All you have to do is set the LUNAR_GATEWAY_URL environment variable to point at a running Lunar AI Gateway (e.g., using LUNAR_GATEWAY_URL=https://hosted-gateway.lunar.dev/), define your Lunar.dev API Key (found in the Lunar.dev Control Plane) and MCPX will automatically start reporting.

Lunar.dev’s Control Plane UI shows outbound API calls, broken down by MCP and provider.

With this setup, you can see every external API call made by each MCP server. The dashboard reveals discovered endpoints, request volumes, latency, error rates, and more. You can even drill down into live logs per MCP and endpoint, so if a server tries to call an unexpected domain, it’s immediately flagged.

For instance, after integrating Slack and Google Maps MCPs, the dashboard displayed traffic to api.slack.com/* and maps.googleapis.com/*. Had either server tried to reach a third-party domain, it would have appeared as a new, unrecognized provider.

Enforcing Outbound Restrictions with Endpoint Whitelisting

Visibility is essential, but MCPX also lets you enforce outbound restrictions using Lunar Flows. For example, you can use an Endpoint Access Control Flow to define a whitelist of allowed destinations.

Lunar.dev's access control flow lets you create flexible policies based on URL, method, or headers. Any request that violates the policy is blocked by the Gateway and logged, with a Lunar.dev generated 403 Forbidden response returned to the MCP.

Here’s a simplified example of how that might look:

 AllowFilter:
    processor: Filter
    parameters:
      - key: urls
        value: 
          - api.slack.com/*
          - *.googleapis.com/*
  GenerateResponseForbidden:
    processor: GenerateResponse
    parameters:
      - key: status
        value: 403
      - key: body
        value: "Forbidden Access"
      - key: Content-Type
        value: text/plain          

‍

In this example, only requests to Slack or Google Maps APIs are allowed. Anything else is blocked automatically and a Lunar.dev generated 403 - Forbidden Access response will be sent.

Stopping a Malicious MCP Server in Action

Let’s walk through a concrete example.

Say I installed a community MCP server for a tool that uses Slack. Unknown to me, it contained a hidden feature that silently steals content from each request and sends it to api.badactor.com/stea_datal.

With Lunar MCPX and the Endpoint Access Flow in place, that malicious request was instantly blocked. The domain wasn’t on the whitelist, so Lunar.dev intercepted it, denied the request, and returned a generated 403 Forbidden Access response. Meanwhile, the Control Plane recorded the attempted call, giving me full visibility into the blocked activity.

Even without knowing the server was compromised, I was protected. The whitelist acted as a final line of defense, preventing data from ever leaving my system. This same setup could have prevented the Slack MCP vulnerability, by blocking attempts to reach domains outside Slack’s own APIs during preview unfurling.

Conclusion

Running third-party MCP servers doesn’t have to be a leap of faith. With the integration of Lunar MCPX and the Lunar AI Gateway, we’ve evolved from simple traffic monitoring into a full-fledged security and control layer for agent-driven workflows.

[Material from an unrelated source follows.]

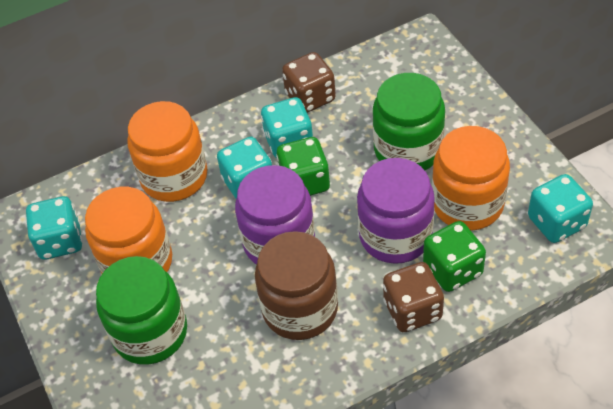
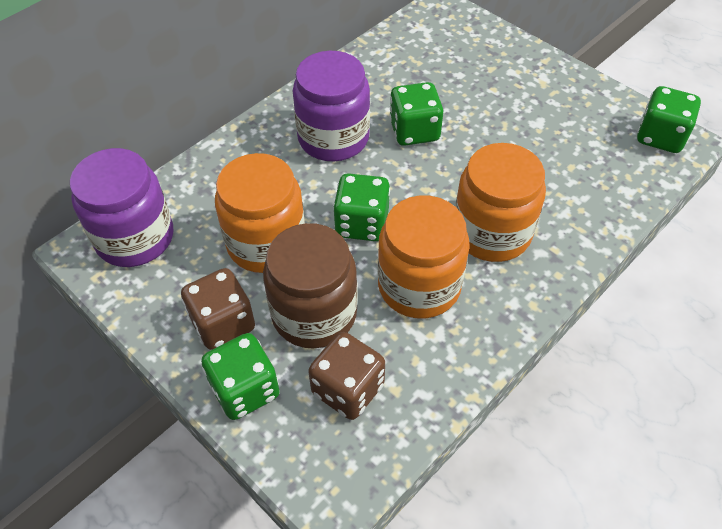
green dice: [276,137,330,196] [423,221,486,292] = 2 -> [201,333,280,420] [333,173,390,241] [389,82,443,146] [637,86,701,153] = 4
green jar: [96,256,187,365] [373,73,445,170] = 2 -> none = 0
turquoise dice: [26,196,83,260] [217,137,272,199] [261,97,313,158] [528,174,593,243] = 4 -> none = 0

MCPX provides a secure and centralized way to integrate community MCPs, while the AI Gateway supplied clear visibility into outgoing API traffic and tool invocations. Combined with Endpoint Access Flows, you can define trusted destinations, block unexpected calls, and maintain full visibility over everything your agents do.

This is what the AI Gateway has grown into, a robust foundation for safely scaling AI-agent architectures in the real world. If you’re interested in the bigger picture, we go into more detail in this post on managing API consumption from AI agents.

For AI developers and security engineers, this is a practical blueprint for embracing the emerging MCP ecosystem without compromising on safety. With simple configurations and centralized controls, Lunar MCPX makes it possible to safely expand your agent’s capabilities while keeping your API keys, data, and systems protected.